Exercise prompt:
Copy the listing below in full, exactly.

Input data:

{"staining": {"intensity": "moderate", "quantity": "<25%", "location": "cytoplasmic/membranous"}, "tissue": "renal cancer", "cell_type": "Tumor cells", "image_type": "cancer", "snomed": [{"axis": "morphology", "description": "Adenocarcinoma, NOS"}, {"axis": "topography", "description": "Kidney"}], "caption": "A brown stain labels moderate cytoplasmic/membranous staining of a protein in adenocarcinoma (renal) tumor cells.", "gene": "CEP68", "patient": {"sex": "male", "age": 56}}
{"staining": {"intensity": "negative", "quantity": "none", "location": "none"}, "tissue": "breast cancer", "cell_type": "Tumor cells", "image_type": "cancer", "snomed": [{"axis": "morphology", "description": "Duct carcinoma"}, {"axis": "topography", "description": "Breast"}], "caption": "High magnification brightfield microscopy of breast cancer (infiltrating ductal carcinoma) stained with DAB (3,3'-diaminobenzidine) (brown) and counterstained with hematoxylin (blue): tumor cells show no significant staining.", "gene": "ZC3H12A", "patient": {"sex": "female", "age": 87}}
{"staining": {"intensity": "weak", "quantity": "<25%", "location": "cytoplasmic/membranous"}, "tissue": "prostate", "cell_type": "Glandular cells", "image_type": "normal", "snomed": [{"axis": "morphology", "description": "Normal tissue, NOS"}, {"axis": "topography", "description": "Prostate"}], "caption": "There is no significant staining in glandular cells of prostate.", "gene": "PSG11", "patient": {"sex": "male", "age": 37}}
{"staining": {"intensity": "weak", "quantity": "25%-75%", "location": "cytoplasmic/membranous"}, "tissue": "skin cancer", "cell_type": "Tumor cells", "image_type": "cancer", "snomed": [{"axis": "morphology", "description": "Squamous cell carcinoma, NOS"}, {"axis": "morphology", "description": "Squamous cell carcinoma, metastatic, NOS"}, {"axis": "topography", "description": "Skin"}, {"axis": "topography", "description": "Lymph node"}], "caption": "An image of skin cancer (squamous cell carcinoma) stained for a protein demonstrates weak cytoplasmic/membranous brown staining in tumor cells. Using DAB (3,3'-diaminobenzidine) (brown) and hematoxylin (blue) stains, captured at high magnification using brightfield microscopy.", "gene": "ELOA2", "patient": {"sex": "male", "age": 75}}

Answer:
{"staining": {"intensity": "moderate", "quantity": "<25%", "location": "cytoplasmic/membranous"}, "tissue": "renal cancer", "cell_type": "Tumor cells", "image_type": "cancer", "snomed": [{"axis": "morphology", "description": "Adenocarcinoma, NOS"}, {"axis": "topography", "description": "Kidney"}], "caption": "A brown stain labels moderate cytoplasmic/membranous staining of a protein in adenocarcinoma (renal) tumor cells.", "gene": "CEP68", "patient": {"sex": "male", "age": 56}}
{"staining": {"intensity": "negative", "quantity": "none", "location": "none"}, "tissue": "breast cancer", "cell_type": "Tumor cells", "image_type": "cancer", "snomed": [{"axis": "morphology", "description": "Duct carcinoma"}, {"axis": "topography", "description": "Breast"}], "caption": "High magnification brightfield microscopy of breast cancer (infiltrating ductal carcinoma) stained with DAB (3,3'-diaminobenzidine) (brown) and counterstained with hematoxylin (blue): tumor cells show no significant staining.", "gene": "ZC3H12A", "patient": {"sex": "female", "age": 87}}
{"staining": {"intensity": "weak", "quantity": "<25%", "location": "cytoplasmic/membranous"}, "tissue": "prostate", "cell_type": "Glandular cells", "image_type": "normal", "snomed": [{"axis": "morphology", "description": "Normal tissue, NOS"}, {"axis": "topography", "description": "Prostate"}], "caption": "There is no significant staining in glandular cells of prostate.", "gene": "PSG11", "patient": {"sex": "male", "age": 37}}
{"staining": {"intensity": "weak", "quantity": "25%-75%", "location": "cytoplasmic/membranous"}, "tissue": "skin cancer", "cell_type": "Tumor cells", "image_type": "cancer", "snomed": [{"axis": "morphology", "description": "Squamous cell carcinoma, NOS"}, {"axis": "morphology", "description": "Squamous cell carcinoma, metastatic, NOS"}, {"axis": "topography", "description": "Skin"}, {"axis": "topography", "description": "Lymph node"}], "caption": "An image of skin cancer (squamous cell carcinoma) stained for a protein demonstrates weak cytoplasmic/membranous brown staining in tumor cells. Using DAB (3,3'-diaminobenzidine) (brown) and hematoxylin (blue) stains, captured at high magnification using brightfield microscopy.", "gene": "ELOA2", "patient": {"sex": "male", "age": 75}}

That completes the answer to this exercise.